Updated: January 16, 2013, 1:03 PM ET
AP Photo/Elise Amendola It's Tuukka Rask's time to prove he is ready to be a No. 1 goaltender in the NHL.

Bruins: Five Things You Need To Know

By Pierre LeBrun

A first-round exit to the seventh-seeded Washington Capitals was not the way the Boston Bruins envisioned finishing the 2011-12 season, but, in many ways, it was a fitting end to a frustrating Cup hangover year.

The Bruins predictably stumbled out of the gate like many Cup champions do, at 3-7-0 last October, then took off and played their best hockey of the season, going 29-7-2 November through January -- looking very much like the champs they were -- then slumped in February/March before entering the playoffs not playing their best.

Perhaps not by coincidence, Tim Thomas and his famous decision to skip the team's White House visit Jan. 23 proved to be a distraction for the team.

Now the polarizing veteran goalie and Conn Smythe Trophy winner is at home in semiretirement, so that distraction is gone.

This remains a very good hockey club capable of winning a championship, the Bruins' Cup hangover year now fully behind them.

1. Step Right Up, Tuukka The 25-year-old Tuukka Rask gets the keys to the Bruins' net, and I don't see him messing up his opportunity. He's been groomed for this moment, has put in his time, and I think he's ready to become one of the NHL's elite netminders. All of which is why I believe Rask's agent, Bill Zito, was brilliant in negotiating just a one-year, $3.5-million deal for his client ahead of this season. A big year in the shortened season will help Rask get rewarded as a No. 1 starter gets paid.

2. The Core Is Back I may be proved completely wrong, but one of my early theories about the short season, which is preceded by almost no preparation, just a five-day camp, is that teams that had quiet offseasons in terms of roster change will have a leg up early because there will be less adjustment. That certainly applies to the Bruins, who lost the likes of Benoit Pouliot, Greg Zanon and Joe Corvo, but no one from their real core. To me, that's significant and gives the Bruins a chance to create some early momentum.

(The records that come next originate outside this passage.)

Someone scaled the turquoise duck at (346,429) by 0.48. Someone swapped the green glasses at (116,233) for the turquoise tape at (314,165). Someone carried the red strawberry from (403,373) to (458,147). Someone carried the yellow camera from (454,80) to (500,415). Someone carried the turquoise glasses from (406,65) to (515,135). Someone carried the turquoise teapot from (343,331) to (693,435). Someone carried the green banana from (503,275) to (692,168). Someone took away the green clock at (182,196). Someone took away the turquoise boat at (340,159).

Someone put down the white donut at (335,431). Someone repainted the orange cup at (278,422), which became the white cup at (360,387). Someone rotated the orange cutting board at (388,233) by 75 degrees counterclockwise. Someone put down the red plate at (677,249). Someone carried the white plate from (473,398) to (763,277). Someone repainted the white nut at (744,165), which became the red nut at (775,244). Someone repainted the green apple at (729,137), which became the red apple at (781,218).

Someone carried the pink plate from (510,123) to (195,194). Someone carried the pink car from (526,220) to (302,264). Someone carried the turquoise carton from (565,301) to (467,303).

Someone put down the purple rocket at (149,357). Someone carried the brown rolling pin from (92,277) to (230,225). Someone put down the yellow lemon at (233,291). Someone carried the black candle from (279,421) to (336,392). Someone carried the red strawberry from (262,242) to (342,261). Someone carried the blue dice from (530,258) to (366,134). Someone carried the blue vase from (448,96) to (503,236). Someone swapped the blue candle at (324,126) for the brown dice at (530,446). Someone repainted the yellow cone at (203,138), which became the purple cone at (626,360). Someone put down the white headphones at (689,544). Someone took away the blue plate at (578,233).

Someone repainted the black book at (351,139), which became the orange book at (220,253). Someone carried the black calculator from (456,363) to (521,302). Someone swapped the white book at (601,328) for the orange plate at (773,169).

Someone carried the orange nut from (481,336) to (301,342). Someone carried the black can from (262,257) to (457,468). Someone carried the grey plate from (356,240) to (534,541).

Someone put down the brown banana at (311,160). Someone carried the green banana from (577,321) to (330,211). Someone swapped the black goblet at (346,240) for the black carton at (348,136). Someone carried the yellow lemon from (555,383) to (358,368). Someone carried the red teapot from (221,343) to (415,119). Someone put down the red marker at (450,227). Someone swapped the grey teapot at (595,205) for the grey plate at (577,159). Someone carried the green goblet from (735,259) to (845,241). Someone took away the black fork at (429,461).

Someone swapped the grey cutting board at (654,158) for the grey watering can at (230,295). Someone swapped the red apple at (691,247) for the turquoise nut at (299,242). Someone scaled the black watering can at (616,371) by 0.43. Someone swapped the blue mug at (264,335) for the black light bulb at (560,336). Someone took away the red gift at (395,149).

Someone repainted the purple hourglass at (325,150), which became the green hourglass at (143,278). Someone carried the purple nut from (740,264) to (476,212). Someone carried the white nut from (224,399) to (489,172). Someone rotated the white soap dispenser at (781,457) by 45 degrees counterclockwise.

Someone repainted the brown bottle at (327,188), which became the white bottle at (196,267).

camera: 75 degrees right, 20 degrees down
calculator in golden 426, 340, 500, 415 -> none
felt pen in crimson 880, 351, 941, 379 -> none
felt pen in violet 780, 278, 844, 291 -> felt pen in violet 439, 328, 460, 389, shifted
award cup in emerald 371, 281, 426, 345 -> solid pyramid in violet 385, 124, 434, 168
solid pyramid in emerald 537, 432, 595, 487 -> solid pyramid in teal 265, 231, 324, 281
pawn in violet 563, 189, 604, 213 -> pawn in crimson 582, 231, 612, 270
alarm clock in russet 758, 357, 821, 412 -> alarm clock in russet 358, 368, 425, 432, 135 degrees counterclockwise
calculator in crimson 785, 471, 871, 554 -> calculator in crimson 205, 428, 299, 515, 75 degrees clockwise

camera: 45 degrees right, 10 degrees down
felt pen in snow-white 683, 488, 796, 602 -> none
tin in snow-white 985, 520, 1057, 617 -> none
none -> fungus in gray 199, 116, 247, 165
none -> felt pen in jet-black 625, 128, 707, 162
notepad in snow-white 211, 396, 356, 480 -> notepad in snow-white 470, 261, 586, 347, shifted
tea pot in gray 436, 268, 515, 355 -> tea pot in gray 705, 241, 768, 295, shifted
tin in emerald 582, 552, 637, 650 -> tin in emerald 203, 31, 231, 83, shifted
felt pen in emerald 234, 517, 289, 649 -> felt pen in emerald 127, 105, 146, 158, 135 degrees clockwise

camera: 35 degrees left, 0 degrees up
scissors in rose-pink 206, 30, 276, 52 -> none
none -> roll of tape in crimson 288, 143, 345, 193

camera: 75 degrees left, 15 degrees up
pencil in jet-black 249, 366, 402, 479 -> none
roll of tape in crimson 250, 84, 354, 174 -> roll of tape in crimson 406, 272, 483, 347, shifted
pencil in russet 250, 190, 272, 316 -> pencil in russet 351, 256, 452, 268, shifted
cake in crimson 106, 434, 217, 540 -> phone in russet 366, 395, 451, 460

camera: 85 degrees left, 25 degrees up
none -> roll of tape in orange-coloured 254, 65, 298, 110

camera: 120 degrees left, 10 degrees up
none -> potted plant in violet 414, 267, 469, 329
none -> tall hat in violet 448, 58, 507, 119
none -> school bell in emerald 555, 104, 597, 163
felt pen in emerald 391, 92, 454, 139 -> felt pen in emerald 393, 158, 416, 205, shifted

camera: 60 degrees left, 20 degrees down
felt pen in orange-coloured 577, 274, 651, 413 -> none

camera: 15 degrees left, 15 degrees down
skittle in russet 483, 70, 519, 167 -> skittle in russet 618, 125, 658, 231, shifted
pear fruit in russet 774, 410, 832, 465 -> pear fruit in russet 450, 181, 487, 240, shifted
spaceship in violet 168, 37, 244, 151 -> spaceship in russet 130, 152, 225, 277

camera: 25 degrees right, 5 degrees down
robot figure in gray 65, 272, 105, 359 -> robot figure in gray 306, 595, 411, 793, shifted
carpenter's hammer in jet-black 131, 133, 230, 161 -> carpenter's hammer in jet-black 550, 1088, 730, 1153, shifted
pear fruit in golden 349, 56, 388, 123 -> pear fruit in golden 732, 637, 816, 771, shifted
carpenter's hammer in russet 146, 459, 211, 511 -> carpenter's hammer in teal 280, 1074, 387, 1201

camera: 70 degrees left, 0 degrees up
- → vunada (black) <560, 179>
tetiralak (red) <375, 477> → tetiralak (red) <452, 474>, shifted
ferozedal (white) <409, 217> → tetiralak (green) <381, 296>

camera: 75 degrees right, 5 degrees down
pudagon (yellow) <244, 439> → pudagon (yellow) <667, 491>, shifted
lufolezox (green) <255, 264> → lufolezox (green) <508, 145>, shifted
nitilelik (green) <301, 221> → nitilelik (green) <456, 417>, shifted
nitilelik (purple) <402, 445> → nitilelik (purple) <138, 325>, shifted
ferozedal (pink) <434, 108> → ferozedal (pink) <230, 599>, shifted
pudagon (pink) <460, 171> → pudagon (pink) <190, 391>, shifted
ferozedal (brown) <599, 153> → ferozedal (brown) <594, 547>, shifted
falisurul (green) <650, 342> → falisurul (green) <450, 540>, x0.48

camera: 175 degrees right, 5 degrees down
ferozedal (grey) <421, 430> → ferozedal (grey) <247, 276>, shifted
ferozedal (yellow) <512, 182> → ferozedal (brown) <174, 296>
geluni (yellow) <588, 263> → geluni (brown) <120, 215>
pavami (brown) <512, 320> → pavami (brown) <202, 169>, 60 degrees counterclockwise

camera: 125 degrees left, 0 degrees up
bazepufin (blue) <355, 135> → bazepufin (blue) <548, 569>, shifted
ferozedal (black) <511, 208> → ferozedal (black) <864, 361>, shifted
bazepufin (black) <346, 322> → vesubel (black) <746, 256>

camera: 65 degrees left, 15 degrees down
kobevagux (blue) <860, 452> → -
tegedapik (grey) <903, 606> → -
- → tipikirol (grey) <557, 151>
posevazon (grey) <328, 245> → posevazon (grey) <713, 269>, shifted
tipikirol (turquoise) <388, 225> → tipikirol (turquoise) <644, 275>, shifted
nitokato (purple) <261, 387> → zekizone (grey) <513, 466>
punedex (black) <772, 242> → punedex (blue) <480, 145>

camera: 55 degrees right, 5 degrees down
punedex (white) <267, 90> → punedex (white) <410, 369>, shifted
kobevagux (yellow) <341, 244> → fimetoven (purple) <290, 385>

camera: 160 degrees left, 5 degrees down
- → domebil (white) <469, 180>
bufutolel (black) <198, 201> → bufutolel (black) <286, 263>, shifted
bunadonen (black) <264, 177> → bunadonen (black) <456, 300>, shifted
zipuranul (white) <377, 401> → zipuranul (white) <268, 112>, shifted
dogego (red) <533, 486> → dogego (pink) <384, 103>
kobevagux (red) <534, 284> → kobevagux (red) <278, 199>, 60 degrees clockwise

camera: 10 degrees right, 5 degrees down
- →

3. Thomas Is Gone, But ... Tim Thomas is physically out of Boston, but his $5 million cap hit remains on the Bruins' books. It will be interesting to see what GM Peter Chiarelli does with his rights, if anything. Certainly if a team is struggling at some point this year in staying above the cap floor (remember Dallas last year needing to pick up Eric Nystrom just to get over the floor?), then perhaps Boston can dangle Thomas's contract and cap hit. Here's a question, though: What if the 38-year-old netminder -- who is full of surprises -- decides he wants to return and play this season? I doubt it, but one never knows with Thomas.

4. It's Tyler Time Third-year forward Tyler Seguin looks poised to take the next step in his NHL career. The 20-year-old was sensational in Switzerland during the lockout, putting up 40 points (25 goals, 15 assists) in 29 games and was dynamite in helping Canada capture the Spengler Cup during the holidays. The sky's the limit for this kid and his offensive abilities. Take him high in your fantasy drafts!

5. The GM Touch Peter Chiarelli will have some cap room to play with once he parks Marc Savard's $4 million cap hit on LTIR. And if he's able to move Thomas' cap hit, he'll be swimming in cap space. Chiarelli has never been shy about making additions and, if the Bruins contend as expected, look for the Bruins GM to be active on the trade market before the deadline.

Pierre LeBrun covers the NHL for ESPN.com.